(Data for review)
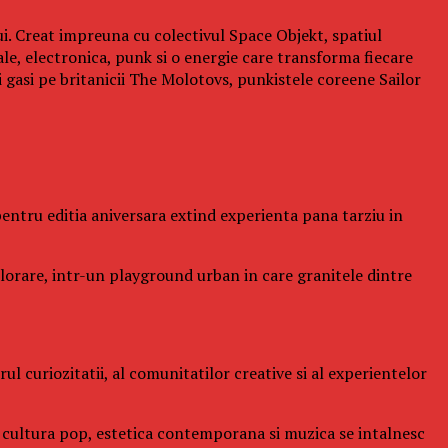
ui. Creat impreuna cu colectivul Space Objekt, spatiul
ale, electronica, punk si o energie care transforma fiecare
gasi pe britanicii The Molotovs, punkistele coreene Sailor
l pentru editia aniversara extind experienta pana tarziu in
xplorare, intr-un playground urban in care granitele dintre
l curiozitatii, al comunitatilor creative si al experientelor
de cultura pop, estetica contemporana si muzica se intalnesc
(End Data for review)
(Data for review)
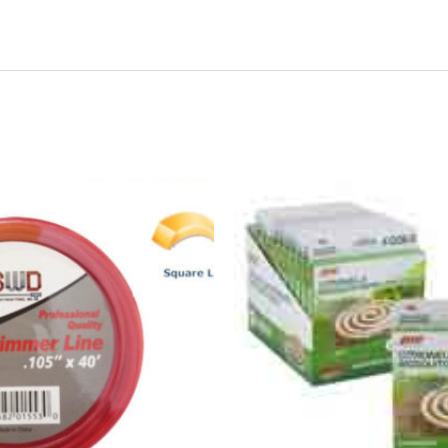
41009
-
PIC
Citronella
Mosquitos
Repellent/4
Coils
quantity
(End Data for review)
About this task ->
Tally the lines above containing "care". Answer with the count only.

Solution for this task ->
2